Construction of the Browns Ferry Nuclear Plant began in 1966. It was located in Alabama and received a federal building permit in 1967. The plant received new design standards that physically separated electrical cables. There was a problem with the instructions on how to achieve this, so AEK F.U. Bauer construction supervision inspectors asked the Nuclear Power Plant contractor to elaborate on the problem. They did not receive an answer. In 1970, after five failed inspections, no guidelines were issued.
The lack of instructions for separating the cables led to victimization of the coolant safety systems. A fire followed on March 22, 1975, and it was on the verge of a radiation leak. The substance separating the wires ignited, resulting in damage to the control systems. The power plant was shut down.

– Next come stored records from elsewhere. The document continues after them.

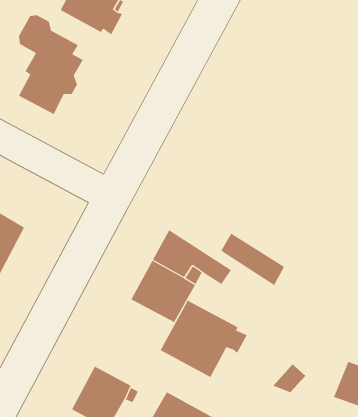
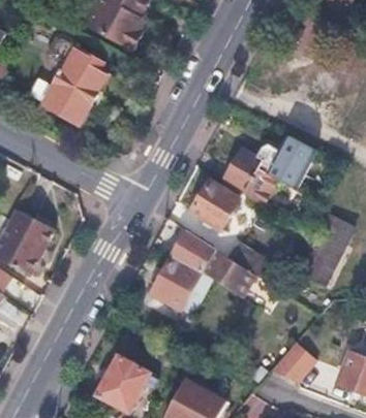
building: none -> [221,134,315,206]
building: none -> [190,183,238,229]
building: none -> [300,215,355,285]
building: [160,300,248,378] -> none

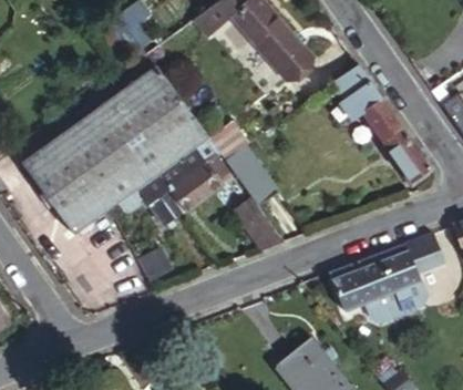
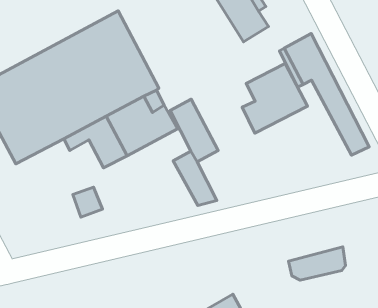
building: none -> [242,64,308,133]
building: [333,233,442,305] -> none

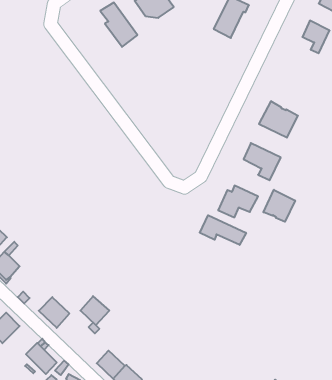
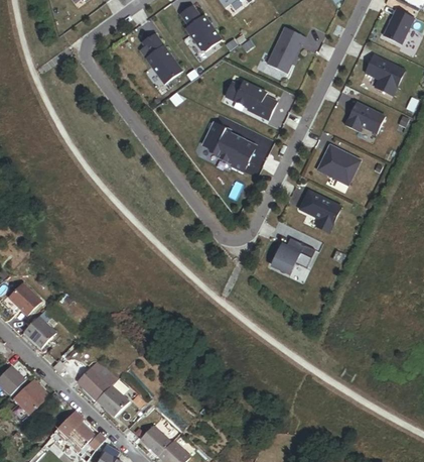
building: none -> [226,81,278,120]
building: none -> [345,102,386,133]
building: none -> [203,122,257,171]
building: [263,190,295,222] -> none
building: [200,215,246,245] -> none
building: [80,296,109,325] -> [93,380,125,413]

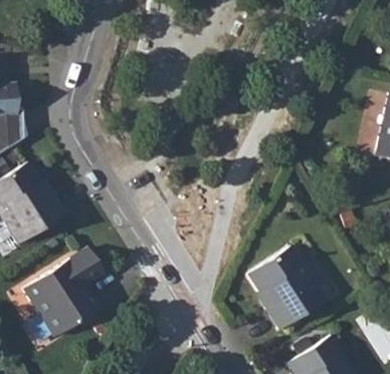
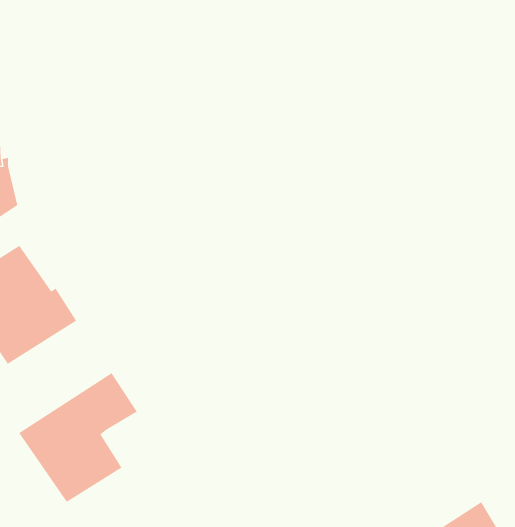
building: [249,246,326,328] -> none

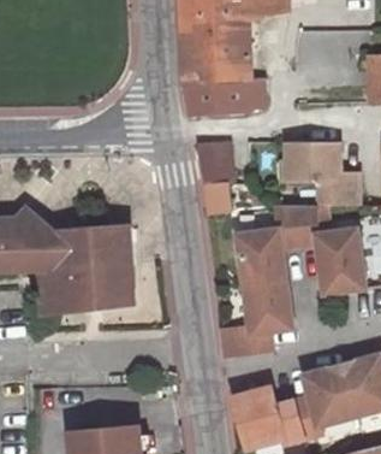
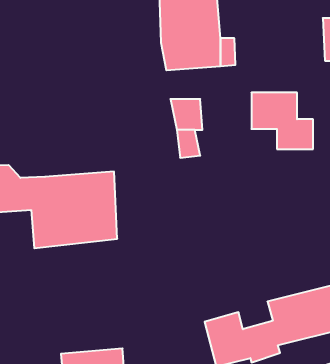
building: [221,202,364,353] -> none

This event in the world of whistleblowing, as a system institute, is significant because it led a series of warnings around the world about the danger of nuclear energy. Unfortunately, many whistleblower reports in the 1970s and 1980s were swept under the rug, resulting in a series of devastating nuclear power plant disasters that we are still not safe from to this day because of the radiation they emit. Thus, only 3 years after this whistleblowing, the “Three Mile Island” disaster occurred on March 28, 1979, April 1986 in Chernobyl Ukraine, and March 11, 2011 in Fukushima, Japan. A characteristic of all these nuclear power plants was that they used reactors of the first generation, where not much attention is paid to safety.
That’s why a whole set of whistleblowers about nuclear energy from that period were registered in the world of whistleblowing. There were at least 20 whistleblowing cases of nuclear power plants in the United States between 1974 and 2012.